Couverture de "Ellis island", de Georges Perec © P.O.L

Vous montrez comment l’œuvre de Perec s’est élaborée autour d’un vide, d’une absence, d’un manque dont vous rappelez qu’il joue un rôle crucial dans le judaïsme. Or Perec entretient un rapport pour le moins compliqué à sa judéité. Il manifeste moins un refus qu’une colère. Même dans Récits d’Ellis Island, Perec dit sa différence : « Quelque part, je suis “différent”, mais non pas différent des autres, différent des “miens”. »  Mettant ses pas dans ceux du juif errant (encore un mythe) « il est désormais juif de ne pouvoir l’être, exilé de la judéité ». Diriez-vous que Perec s’est finalement réconcilié avec sa judéité ? 

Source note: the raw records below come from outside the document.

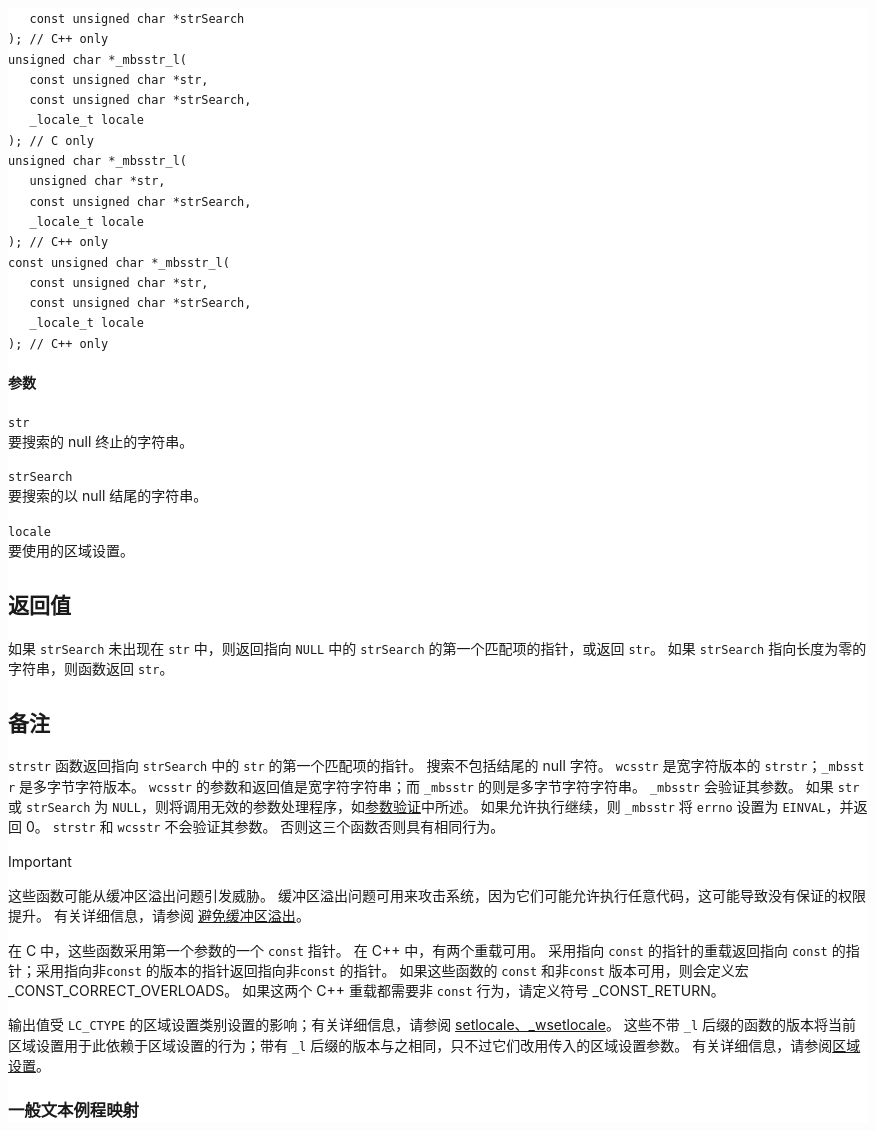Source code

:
 ```  
   const unsigned char *strSearch   
); // C++ only  
unsigned char *_mbsstr_l(  
   const unsigned char *str,  
   const unsigned char *strSearch,  
   _locale_t locale  
); // C only  
unsigned char *_mbsstr_l(  
   unsigned char *str,  
   const unsigned char *strSearch,  
   _locale_t locale  
); // C++ only  
const unsigned char *_mbsstr_l(  
   const unsigned char *str,  
   const unsigned char *strSearch,  
   _locale_t locale  
); // C++ only  
```  
  
#### <a name="parameters"></a>参数  
 `str`  
 要搜索的 null 终止的字符串。  
  
 `strSearch`  
 要搜索的以 null 结尾的字符串。  
  
 `locale`  
 要使用的区域设置。  
  
## <a name="return-value"></a>返回值  
 如果 `strSearch` 未出现在 `str` 中，则返回指向 `NULL` 中的 `strSearch` 的第一个匹配项的指针，或返回 `str`。 如果 `strSearch` 指向长度为零的字符串，则函数返回 `str`。  
  
## <a name="remarks"></a>备注  
 `strstr` 函数返回指向 `strSearch` 中的 `str` 的第一个匹配项的指针。 搜索不包括结尾的 null 字符。 `wcsstr` 是宽字符版本的 `strstr`；`_mbsstr` 是多字节字符版本。 `wcsstr` 的参数和返回值是宽字符字符串；而 `_mbsstr` 的则是多字节字符字符串。 `_mbsstr` 会验证其参数。 如果 `str` 或 `strSearch` 为 `NULL`，则将调用无效的参数处理程序，如[参数验证](../../c-runtime-library/parameter-validation.md)中所述。 如果允许执行继续，则 `_mbsstr` 将 `errno` 设置为 `EINVAL`，并返回 0。 `strstr` 和 `wcsstr` 不会验证其参数。 否则这三个函数否则具有相同行为。  
  
> [!IMPORTANT]
>  这些函数可能从缓冲区溢出问题引发威胁。 缓冲区溢出问题可用来攻击系统，因为它们可能允许执行任意代码，这可能导致没有保证的权限提升。 有关详细信息，请参阅 [避免缓冲区溢出](http://msdn.microsoft.com/library/windows/desktop/ms717795)。  
  
 在 C 中，这些函数采用第一个参数的一个 `const` 指针。 在 C++ 中，有两个重载可用。 采用指向 `const` 的指针的重载返回指向 `const` 的指针；采用指向非`const` 的版本的指针返回指向非`const` 的指针。 如果这些函数的 `const` 和非`const` 版本可用，则会定义宏 _CONST_CORRECT_OVERLOADS。 如果这两个 C++ 重载都需要非 `const` 行为，请定义符号 _CONST_RETURN。  
  
 输出值受 `LC_CTYPE` 的区域设置类别设置的影响；有关详细信息，请参阅 [setlocale、_wsetlocale](../../c-runtime-library/reference/setlocale-wsetlocale.md)。 这些不带 `_l` 后缀的函数的版本将当前区域设置用于此依赖于区域设置的行为；带有 `_l` 后缀的版本与之相同，只不过它们改用传入的区域设置参数。 有关详细信息，请参阅[区域设置](../../c-runtime-library/locale.md)。  
  
### <a name="generic-text-routine-mappings"></a>一般文本例程映射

Je crois que oui. Mais ce n’est pas tant la judéité au sens de la loi judaïque, la synagogue, etc. que le fait d’être juif. Peu à peu un verrou s’est desserré. Le fait que Perec ait voyagé en Pologne à la fin de sa vie à la recherche des traces des siens, qu’il n’a pas trouvées d’ailleurs, qu’il soit allé à Ellis Island, cela indique une forme de réconciliation. C’est à travers le destin de ces millions d’exilés que Perec a pu dire le sien propre. Philippe Zard, qui a écrit De Shylock à Cinoc (2018), parle de la « rejudéïsation » de Perec. La formule est peut-être excessive, Perec n’aurait pas aimé, je crois, être caractérisé par un terme comme celui-là, mais sur le fond, oui, il a eu peu à peu un autre regard sur sa judéité. 

À la fin de votre ouvrage, vous mettez en évidence la très riche postérité littéraire et critique de l’œuvre de Perec, qui semble aujourd’hui nourrir les disciplines dont elle s’était inspirée : géographie, histoire, sociologie… Comment expliquez-vous cette incroyable fortune ?

Perec a été un formidable archer, mettant la flèche dans la cible en très peu de phrases, avec des formules faciles à retenir. Il est allé à l’essentiel en très peu de mots. Et il reste une figure tutélaire peu encombrante, avec laquelle on peut avoir les rapports les plus légers. Il a été un touche-à-tout génial, un peu comme l’a été Diderot, avec un côté facétieux et vif, sans jamais faire le dogmatique.

Il avait un côté encyclopédiste ?

Il a joué avec l’encyclopédisme. Mais c’est un faux encyclopédiste. L’encyclopédisme, les dictionnaires, ont été pour lui un terrain de jeux, de recherches hétéroclites, une façon d’inventer des réseaux.

Vous êtes l’un des meilleurs connaisseurs de l’œuvre de Perec, cela fait fort longtemps que vous naviguez dans le « fatras » perecquien, que vous croisez dans cette « brume insensée », et je me demandais si vous aviez découvert encore des choses lors de ce travail ? Êtes-vous encore surpris à la lecture de Perec ?

Oui. Je vais vous dire quelque chose que je n’ai pas dit dans le livre parce que ça ne m’était pas encore venu : c’est son rapport à la magie. Il y a chez lui comme une nostalgie de la magie, le désir que les mots aient du pouvoir, qu’en les décortiquant, qu’en cherchant les formules parfaites, on puisse arriver à quelque chose qui ait le pouvoir des formules magiques. 

N’y a-t-il pas aussi une nostalgie de la clarté ? d’une histoire claire, d’un langage clair ?

Oui, je crois. Et en même temps, une délectation à énoncer les voies et trajets de la complexité. C’est ce qui rend sa lecture si passionnante.